What's so great about it when you have one or two small source files? I think the real issue is removing you from the tools that will be constant forever. There will never be a case where you can run an IDE and can't run javac and java. There will be cases where you can run javac and java but can't run an IDE. Why cripple yourself so that you can't operate in the latter situation? When the projects get complex enough that you're shuffling through Ant config files, makefiles, etc. for a considerable amount of time then by all means, use an IDE. Until then you're committing time to learning something outside of your goal.
Don't listen to any of the above advice. Stick with BlueJ. It is great for learning and getting to grips with objects.
What? An IDE never taught me anything about a concept like Objects.
I dont know why everyone is saying don't start with an IDE.
My reply to j0hnnys above is why I recommend avoiding IDEs when one is just starting out.
IDE's have a lot of great tools that make the programming process much smoother. That being said, don't touch the tools if you are a beginner, they will mess you up but as you progress you will find them useful.
This sounds like "Use an IDE, it has a lot of great tools... that you shouldn't use right now". That to me translates to "Don't use an IDE, it has a lot of extraneous tools that will mess you up".
I think IDEs are great once you need them.

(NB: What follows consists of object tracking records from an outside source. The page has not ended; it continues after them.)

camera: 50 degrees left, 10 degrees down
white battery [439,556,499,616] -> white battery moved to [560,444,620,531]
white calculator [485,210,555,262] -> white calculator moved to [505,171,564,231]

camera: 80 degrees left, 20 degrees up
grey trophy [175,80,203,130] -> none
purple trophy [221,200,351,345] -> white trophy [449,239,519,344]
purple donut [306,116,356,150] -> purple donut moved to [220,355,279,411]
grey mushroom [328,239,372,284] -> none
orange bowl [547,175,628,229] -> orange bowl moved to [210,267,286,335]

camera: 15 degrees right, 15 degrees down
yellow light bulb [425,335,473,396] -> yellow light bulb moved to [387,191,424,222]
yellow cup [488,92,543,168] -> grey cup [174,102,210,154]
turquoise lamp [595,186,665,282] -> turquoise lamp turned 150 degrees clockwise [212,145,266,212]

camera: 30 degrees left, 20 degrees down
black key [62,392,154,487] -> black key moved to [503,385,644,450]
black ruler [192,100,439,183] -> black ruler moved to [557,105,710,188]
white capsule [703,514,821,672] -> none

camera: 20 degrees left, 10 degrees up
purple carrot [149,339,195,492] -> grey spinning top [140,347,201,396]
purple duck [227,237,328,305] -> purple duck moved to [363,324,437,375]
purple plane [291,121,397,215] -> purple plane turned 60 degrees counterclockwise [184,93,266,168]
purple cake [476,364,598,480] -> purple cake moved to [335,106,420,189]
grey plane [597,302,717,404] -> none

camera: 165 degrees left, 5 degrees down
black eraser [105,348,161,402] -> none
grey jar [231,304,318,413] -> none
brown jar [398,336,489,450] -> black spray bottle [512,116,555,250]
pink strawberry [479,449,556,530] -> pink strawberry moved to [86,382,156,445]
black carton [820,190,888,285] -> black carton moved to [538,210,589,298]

Before that I think they obscure the actual tools they are integrating. Obviously BlueJ is a very basic IDE, but in the tutorial no Java code is written until page 13, which also tells you that to compile you press the compile button. I don't believe it's going to show you what javac command it's actually running, and I don't believe when you run it's going to show you the java command it's running. I feel like this leads to someone not knowing how to compile and run a java program without BlueJ or some other IDE, which rubs me the wrong way and seems like a huge disservice to a beginner. The BlueJ tutorial is a ~40 page, 1MB PDF. The instructions for compiling and running (and even generating a runnable .jar file) using javac, java, and jar would fit on 1-2 pages.
I know a lot of people feel like by *not* using an IDE you're slowing down the process of learning Java syntax, but I feel like by using an IDE you're robbing yourself of learning how to use the standard Java tools. I think that it might take a tiny bit longer the very first time you write something to compile and run it with the command-line tools. After that for a basic course it should be a wash.
What's really important is actually learning, so if BlueJ works, great. If someone asks for my recommendation, though, I'm going to say learn the standard tools not a specific IDE every time.